> [What is being asked]: Quote the part of the memset code between "The memset from" and "I'll correct it.", inclusive.

> [Given text]:

--- START ---

The memset from season-1

/* This file contains a variety of implementations of memset. If you don't know
 * what memset is `man memset` may enlighten you. Its definition is
 *
 *  void* memset(void* b, int c, size_t len);
 *
 * I wrote this code partly as a gentle introduction to memset and partly as a
 * reminder to myself of how memset works. This code is in the public domain and
 * you are free to use it for any purpose (commercial or non-commercial) with or
 * without attribution to me. I don't guarantee the correctness of any of the
 * code herein and if you spot a mistake please let me know and I'll correct it.
 *
 * I wrote this code during my free time, but at a period during which I was
 * employed by National ICT Australia and it was heavily related to my work. If
 * push comes to shove it may be considered their intellectual property, but as
 * it is not functional freestanding code and (better) implementations of memset
 * are widely available, I hope they won't mind :)
 *
 * Matthew Fernandez, 2011
 */

#include <string.h>
#include <stdio.h>
#include <stdint.h>
#include <assert.h>

/* Just for convenience let's setup a type for bytes. */
typedef unsigned char byte;

/* Let's start off with a fairly naive implementation of memset. This sets
 * memory byte-by-byte. While not being particularly efficient and being
 * slightly braindead, it does have the advantage of being readily
 * understandable and reasonably straightforward to implement without making
 * mistakes.
 */
void* bytewise_memset(void* s, int c, size_t sz) {
    byte* p = (byte*)s;

    /* c should only be a byte's worth of information anyway, but let's mask out
     * everything else just in case.
     */
    byte x = c & 0xff;

    while (sz--)
        *p++ = x;
    return s;
}

/* A smarter way of doing memset is word-by-word. Your architecture will have a
 * native word size (32 bits on x86) and reads/writes at this granularity will
 * be more efficient than those at finer granularities. Let's take a look at
 * memset for a 32-bit architecture.
 */
void* wordwise_32_memset(void* s, int c, size_t sz) {
    uint32_t* p = (uint32_t*)s;

    /* In this case the masking is actually important. */
    uint32_t x = c & 0xff;

    /* Construct a word's worth of the value we're supposed to be setting. */
    x |= x << 8;
    x |= x << 16;

    /* This technique (without a prologue and epilogue) will only cope with
     * sizes that are word-aligned. For example, you cannot use this function to
     * set a region 7 bytes long. Let's do some checks to make sure the size
     * passed is actually something we can cope with. It is worth noting that in
     * practice you would actually want to check the alignment of the start
     * pointer as well. Doing a word-wise memset on an unaligned pointer gains
     * you nothing and may even hurt performance.

--- END ---

> [Provided information]:
--- START ---

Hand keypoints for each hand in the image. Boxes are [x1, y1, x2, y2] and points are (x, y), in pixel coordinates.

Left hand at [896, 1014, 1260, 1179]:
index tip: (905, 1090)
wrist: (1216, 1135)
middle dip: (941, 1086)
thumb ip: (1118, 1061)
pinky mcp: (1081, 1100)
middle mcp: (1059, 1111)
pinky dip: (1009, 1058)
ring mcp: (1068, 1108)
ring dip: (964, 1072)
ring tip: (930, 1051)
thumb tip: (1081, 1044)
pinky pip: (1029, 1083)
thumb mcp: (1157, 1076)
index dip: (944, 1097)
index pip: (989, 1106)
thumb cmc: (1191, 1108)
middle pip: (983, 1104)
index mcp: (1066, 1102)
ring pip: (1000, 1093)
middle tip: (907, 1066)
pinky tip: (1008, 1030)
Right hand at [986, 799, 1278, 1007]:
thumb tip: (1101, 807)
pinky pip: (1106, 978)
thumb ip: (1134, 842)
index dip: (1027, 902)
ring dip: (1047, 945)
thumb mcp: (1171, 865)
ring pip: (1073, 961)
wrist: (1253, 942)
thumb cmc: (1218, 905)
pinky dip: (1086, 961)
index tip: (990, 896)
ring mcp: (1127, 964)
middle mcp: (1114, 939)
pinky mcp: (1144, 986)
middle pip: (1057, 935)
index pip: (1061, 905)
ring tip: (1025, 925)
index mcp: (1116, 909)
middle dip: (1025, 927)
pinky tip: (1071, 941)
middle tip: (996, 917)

--- END ---
--- START ---

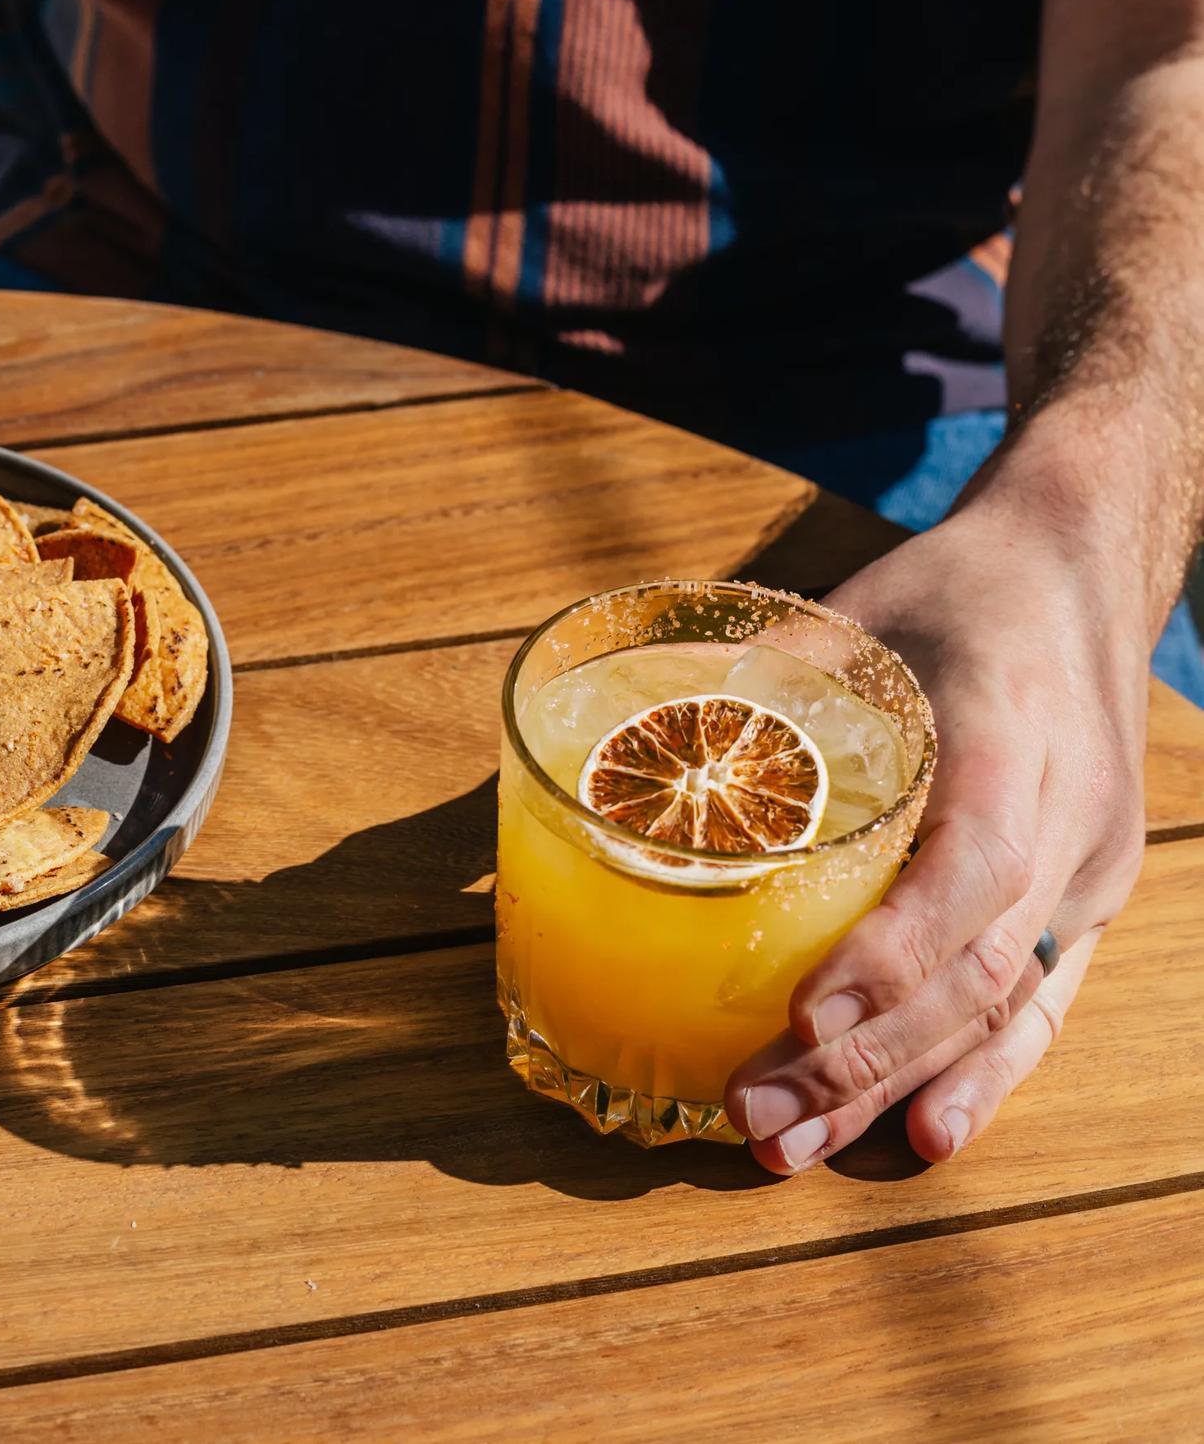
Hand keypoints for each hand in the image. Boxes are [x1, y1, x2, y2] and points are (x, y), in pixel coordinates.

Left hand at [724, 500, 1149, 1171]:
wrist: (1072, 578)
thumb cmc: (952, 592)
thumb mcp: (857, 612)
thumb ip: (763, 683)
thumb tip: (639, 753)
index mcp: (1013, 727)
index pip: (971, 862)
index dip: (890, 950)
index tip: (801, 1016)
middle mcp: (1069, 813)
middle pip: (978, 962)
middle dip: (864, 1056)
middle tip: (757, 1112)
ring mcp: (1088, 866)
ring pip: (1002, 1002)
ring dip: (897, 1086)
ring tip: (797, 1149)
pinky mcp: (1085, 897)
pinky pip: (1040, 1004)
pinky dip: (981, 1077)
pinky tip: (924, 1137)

--- END ---
--- START ---

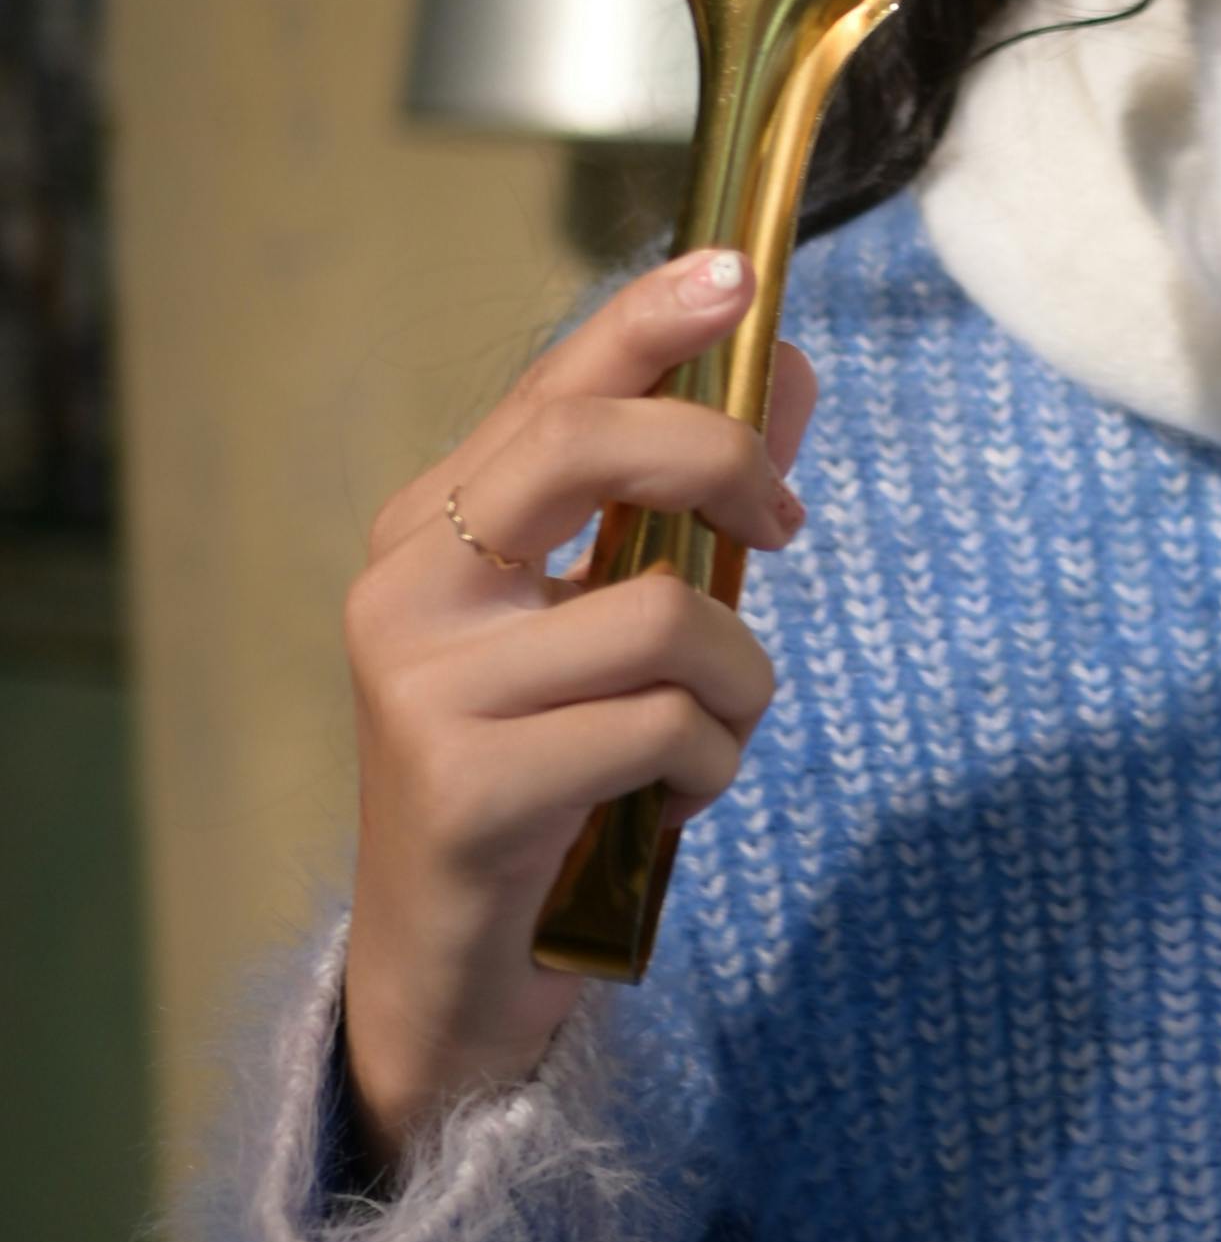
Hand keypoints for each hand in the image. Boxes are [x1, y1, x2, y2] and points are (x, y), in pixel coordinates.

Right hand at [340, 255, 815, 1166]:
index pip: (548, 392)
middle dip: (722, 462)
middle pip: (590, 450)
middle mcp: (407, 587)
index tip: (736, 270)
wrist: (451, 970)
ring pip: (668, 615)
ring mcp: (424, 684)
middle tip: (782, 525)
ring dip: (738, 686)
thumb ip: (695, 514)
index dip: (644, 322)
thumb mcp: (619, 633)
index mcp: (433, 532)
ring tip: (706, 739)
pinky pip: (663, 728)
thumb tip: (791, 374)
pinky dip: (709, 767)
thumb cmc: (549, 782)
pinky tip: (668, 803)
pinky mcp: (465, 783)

--- END ---

> [Output for this exercise]:
The memset from season-1

/* This file contains a variety of implementations of memset. If you don't know
 * what memset is `man memset` may enlighten you. Its definition is
 *
 *  void* memset(void* b, int c, size_t len);
 *
 * I wrote this code partly as a gentle introduction to memset and partly as a
 * reminder to myself of how memset works. This code is in the public domain and
 * you are free to use it for any purpose (commercial or non-commercial) with or
 * without attribution to me. I don't guarantee the correctness of any of the
 * code herein and if you spot a mistake please let me know and I'll correct it.